YOUR OBJECTIVE
Copy out every line of the listing below word for word, leaving nothing out.

********

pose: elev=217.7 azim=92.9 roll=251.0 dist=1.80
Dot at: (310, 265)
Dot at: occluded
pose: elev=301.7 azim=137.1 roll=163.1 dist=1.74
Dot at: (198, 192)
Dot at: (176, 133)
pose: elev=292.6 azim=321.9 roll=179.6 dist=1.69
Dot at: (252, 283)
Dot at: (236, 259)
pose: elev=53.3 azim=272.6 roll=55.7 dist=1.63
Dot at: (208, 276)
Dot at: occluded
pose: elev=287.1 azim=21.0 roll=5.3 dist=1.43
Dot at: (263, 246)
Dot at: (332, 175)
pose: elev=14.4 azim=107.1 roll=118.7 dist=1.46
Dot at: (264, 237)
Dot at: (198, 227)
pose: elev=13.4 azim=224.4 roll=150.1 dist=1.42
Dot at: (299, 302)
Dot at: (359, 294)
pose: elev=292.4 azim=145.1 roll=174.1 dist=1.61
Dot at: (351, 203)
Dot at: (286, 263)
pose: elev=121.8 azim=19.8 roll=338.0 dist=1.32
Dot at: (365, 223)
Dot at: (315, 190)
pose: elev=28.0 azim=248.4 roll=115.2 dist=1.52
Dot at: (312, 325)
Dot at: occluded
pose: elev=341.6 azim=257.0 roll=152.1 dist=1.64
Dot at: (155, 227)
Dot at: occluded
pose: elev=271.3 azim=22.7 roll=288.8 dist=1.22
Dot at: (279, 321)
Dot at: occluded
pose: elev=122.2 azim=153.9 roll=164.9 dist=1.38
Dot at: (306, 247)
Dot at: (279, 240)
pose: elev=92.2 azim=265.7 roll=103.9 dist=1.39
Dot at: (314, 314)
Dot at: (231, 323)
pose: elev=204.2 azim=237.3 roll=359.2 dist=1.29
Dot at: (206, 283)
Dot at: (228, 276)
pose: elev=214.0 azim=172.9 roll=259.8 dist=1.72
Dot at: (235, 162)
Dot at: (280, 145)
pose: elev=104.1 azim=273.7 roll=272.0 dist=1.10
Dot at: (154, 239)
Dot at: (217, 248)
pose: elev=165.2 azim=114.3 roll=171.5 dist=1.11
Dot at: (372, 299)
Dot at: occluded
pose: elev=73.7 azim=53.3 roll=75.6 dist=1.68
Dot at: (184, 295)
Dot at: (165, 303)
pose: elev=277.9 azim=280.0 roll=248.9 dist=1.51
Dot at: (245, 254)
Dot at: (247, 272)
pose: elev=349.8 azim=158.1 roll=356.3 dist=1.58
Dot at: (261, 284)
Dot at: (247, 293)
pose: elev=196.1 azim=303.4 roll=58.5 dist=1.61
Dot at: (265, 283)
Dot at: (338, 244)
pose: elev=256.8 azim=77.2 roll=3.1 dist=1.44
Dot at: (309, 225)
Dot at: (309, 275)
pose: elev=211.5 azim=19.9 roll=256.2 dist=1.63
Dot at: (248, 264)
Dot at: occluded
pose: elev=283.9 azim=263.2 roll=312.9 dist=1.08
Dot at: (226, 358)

********

OUTPUT OF THE TASK
pose: elev=217.7 azim=92.9 roll=251.0 dist=1.80
Dot at: (310, 265)
Dot at: occluded
pose: elev=301.7 azim=137.1 roll=163.1 dist=1.74
Dot at: (198, 192)
Dot at: (176, 133)
pose: elev=292.6 azim=321.9 roll=179.6 dist=1.69
Dot at: (252, 283)
Dot at: (236, 259)
pose: elev=53.3 azim=272.6 roll=55.7 dist=1.63
Dot at: (208, 276)
Dot at: occluded
pose: elev=287.1 azim=21.0 roll=5.3 dist=1.43
Dot at: (263, 246)
Dot at: (332, 175)
pose: elev=14.4 azim=107.1 roll=118.7 dist=1.46
Dot at: (264, 237)
Dot at: (198, 227)
pose: elev=13.4 azim=224.4 roll=150.1 dist=1.42
Dot at: (299, 302)
Dot at: (359, 294)
pose: elev=292.4 azim=145.1 roll=174.1 dist=1.61
Dot at: (351, 203)
Dot at: (286, 263)
pose: elev=121.8 azim=19.8 roll=338.0 dist=1.32
Dot at: (365, 223)
Dot at: (315, 190)
pose: elev=28.0 azim=248.4 roll=115.2 dist=1.52
Dot at: (312, 325)
Dot at: occluded
pose: elev=341.6 azim=257.0 roll=152.1 dist=1.64
Dot at: (155, 227)
Dot at: occluded
pose: elev=271.3 azim=22.7 roll=288.8 dist=1.22
Dot at: (279, 321)
Dot at: occluded
pose: elev=122.2 azim=153.9 roll=164.9 dist=1.38
Dot at: (306, 247)
Dot at: (279, 240)
pose: elev=92.2 azim=265.7 roll=103.9 dist=1.39
Dot at: (314, 314)
Dot at: (231, 323)
pose: elev=204.2 azim=237.3 roll=359.2 dist=1.29
Dot at: (206, 283)
Dot at: (228, 276)
pose: elev=214.0 azim=172.9 roll=259.8 dist=1.72
Dot at: (235, 162)
Dot at: (280, 145)
pose: elev=104.1 azim=273.7 roll=272.0 dist=1.10
Dot at: (154, 239)
Dot at: (217, 248)
pose: elev=165.2 azim=114.3 roll=171.5 dist=1.11
Dot at: (372, 299)
Dot at: occluded
pose: elev=73.7 azim=53.3 roll=75.6 dist=1.68
Dot at: (184, 295)
Dot at: (165, 303)
pose: elev=277.9 azim=280.0 roll=248.9 dist=1.51
Dot at: (245, 254)
Dot at: (247, 272)
pose: elev=349.8 azim=158.1 roll=356.3 dist=1.58
Dot at: (261, 284)
Dot at: (247, 293)
pose: elev=196.1 azim=303.4 roll=58.5 dist=1.61
Dot at: (265, 283)
Dot at: (338, 244)
pose: elev=256.8 azim=77.2 roll=3.1 dist=1.44
Dot at: (309, 225)
Dot at: (309, 275)
pose: elev=211.5 azim=19.9 roll=256.2 dist=1.63
Dot at: (248, 264)
Dot at: occluded
pose: elev=283.9 azim=263.2 roll=312.9 dist=1.08
Dot at: (226, 358)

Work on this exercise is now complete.